• [PROBLEMS TO WORK ON]:
#1 In the content strategy article, what is the easiest way to come up with a content strategy?
#2 The content strategy article has a sentence that begins "You want to maximize the chances of success." List every aim named in that sentence.

• [TEXT BLOCK]:
----

By Chris Moritz published June 1, 2010

How to Start Your Content Strategy: The Discovery Phase

You want to get your content marketing initiative off to a great start. No, a fantastic start! A ground-breaking, revolutionary, epic launch. Something that will bring in the leads like the Pied Piper and bring on the tears of your competitors like the end of Beaches (or maybe that’s just me…)

Hold up! Don’t kick-off that white paper/slideshow/custom magazine brainstorming session just yet. You want to maximize the chances of success, minimize the drawbacks, eliminate surprises, determine what success looks like, and not end up forking over more money and resources than you’re planning on now, right?

Want to cover off those checkboxes? Start with a content strategy.

How Do I Come Up With a Content Strategy?!

The easiest way to make this happen is to hire a content strategist (natch). The population numbers of this (fairly) new species of professional are skyrocketing.

----

• [MATERIAL PROVIDED]:
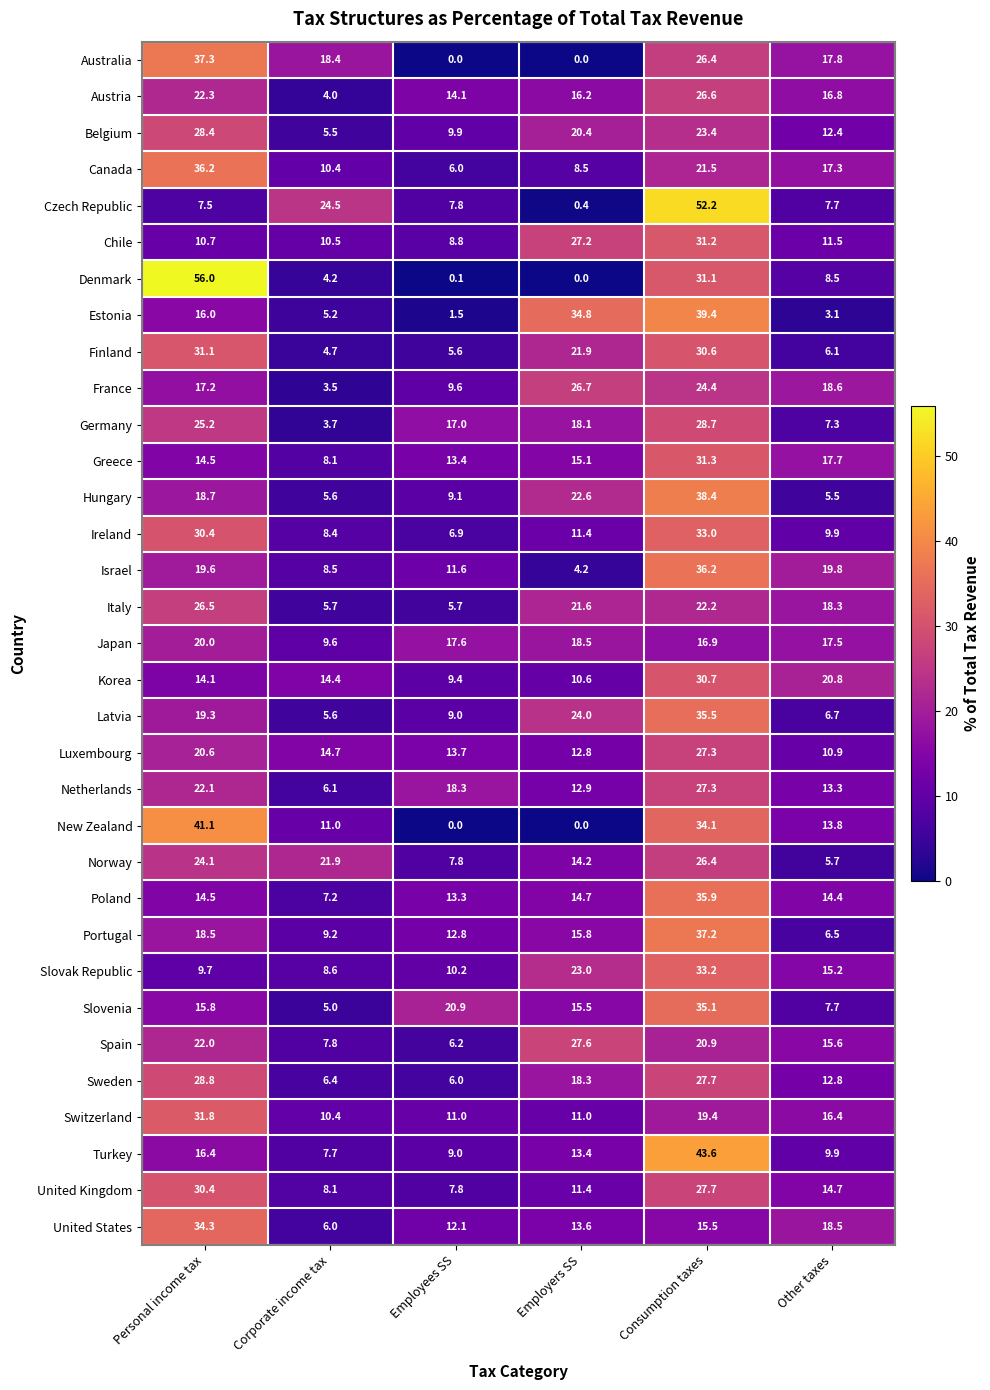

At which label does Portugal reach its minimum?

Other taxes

----

• [EXPECTED RESPONSES]:
#1 Hire a content strategist.

#2
- Maximize the chances of success
- Minimize the drawbacks
- Eliminate surprises
- Determine what success looks like
- Not end up forking over more money and resources than you're planning on now